■ **To do**:
A: In the SharpDevelop post, which font can't the writer get the IDE to use?
B: Continue the SharpDevelop post from the point where it ends.

Welp, with the release of SharpDevelop 0.99b, the #develop team has redeemed themselves a bit. I can't seem to get the IDE to use ProFont Windows (a good font for tiny letters) working, but that's a minor complaint now that autocomplete and the RAD form designer seem to be happy again.

I suppose the issue here is awfully poor product testing. Each milestone release of #dev that I touch seems, in my experience, to have some pretty major, show-stopping bugs. Though it's a beta now, sure, this sort of release/deluge with bugs/really release cycle needs to stop soon. Once the stopgap comes out, though, things usually behave a bit better.

About all it's lacking -- and what would matter from a VB6 veteran's position -- is the "auto-de-VB6-ifier" that VS.NET has. For example, typing keystrokes that literally would look like:

msgbox "smack"

... automatically becomes...

MsgBox("smack")

... which is proper VB.NET syntax (the first, though valid in VB6, absolutely isn't in VB.NET). A similar autodeVB6ifier example is the following literal code snippet:

while intCount < 5
    intCount = intCount + 1
wend


... gets its wend (a VB6 term) changed to End While automatically. That's nice.

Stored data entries
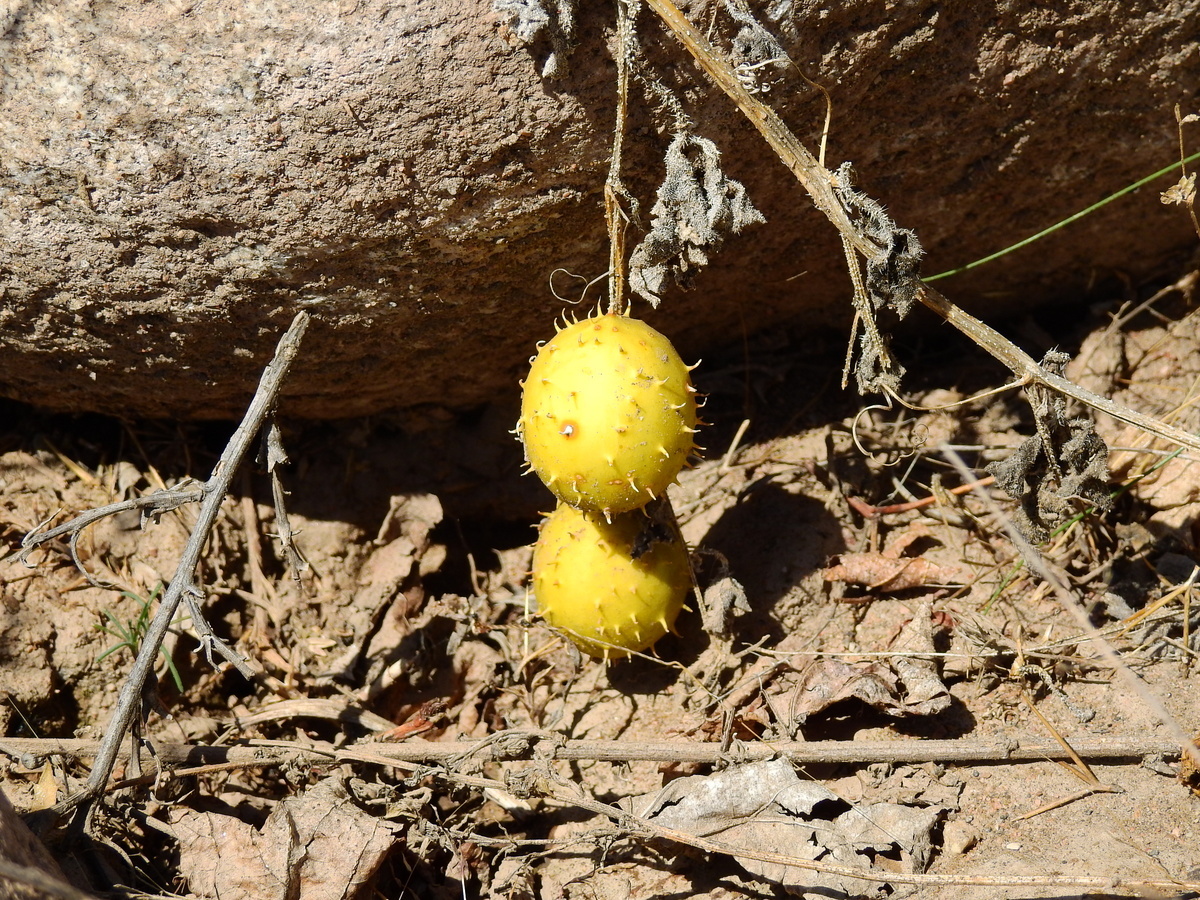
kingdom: Plantae
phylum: Tracheophyta
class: Magnoliopsida
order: Cucurbitales
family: Cucurbitaceae
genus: Cucumis
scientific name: Cucumis myriocarpus
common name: Gooseberry cucumber
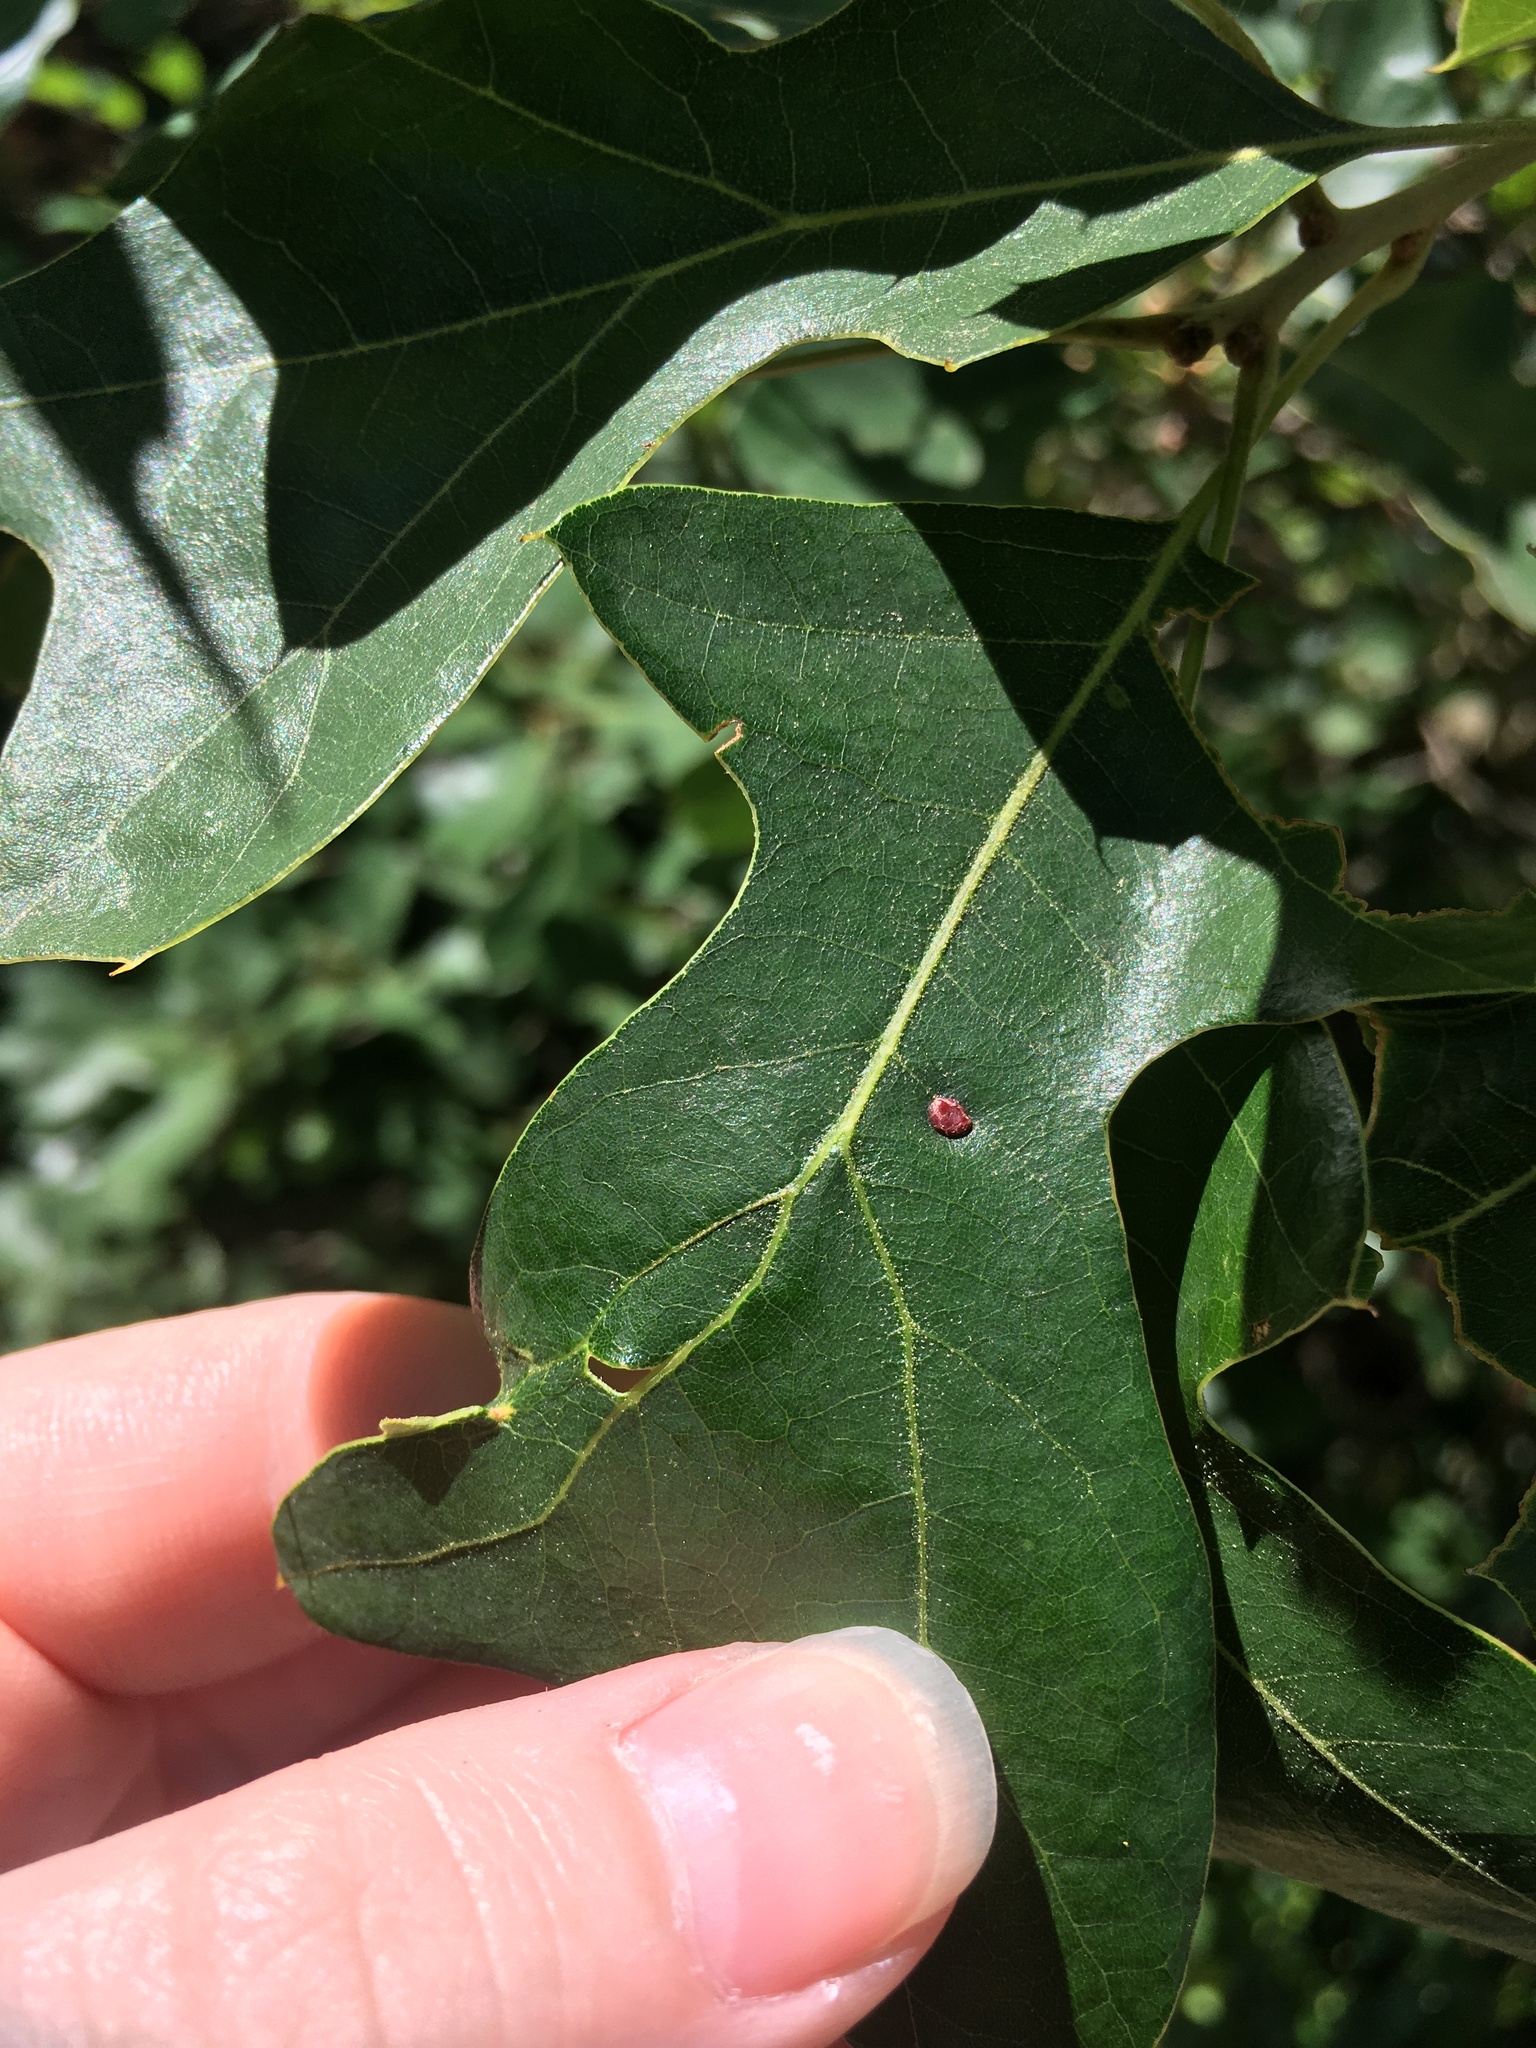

■ **Numbered responses**:
A: ProFont Windows.

B:
VS.NET also implicitly imports the Microsoft.VisualBasic namespace, that includes convenience functions like "MsgBox" in the first place, so code going f/ VS.NEt to #dev won't work "out of the box". Kinda sneaky, I suppose.

Tried importing a decently large VS.NET solution using the "Import Project" function in the file menu, and things went fairly well. A reference to the MS Internet Control in some UserControls were dropped and I wasn't able to look at my UI objects in the #dev GUI RAD, but that's something to be expected, I suppose. I'd also like to see some IDE somewhere pick up a GUI RAD that uses some sort of layout management tool (you know, like this thing), but that's a personal beef, I suppose. Lack of IDE integration with Visual SourceSafe (so lost in the import and not there to hook back up at all) is a more universally applicable complaint for a schmoe considering a switch.

#dev also has a number of rough edges. I've had 0.99b seemingly lock up saving preferences, but it ended up being a screen painting bug. It takes 2.5x the RAM VS.NET does with fewer features [that I use, at the very least]. Most actions seem to take longer (open a file, etc) than they do in VS.NET. That said, autocomplete seems to finally be about as fast as VS.NET, and you can essentially make the two IDEs look about the same as each other as far as windows now, making the transition easier (and showing #dev has as good an instrument panel as VS.NET now).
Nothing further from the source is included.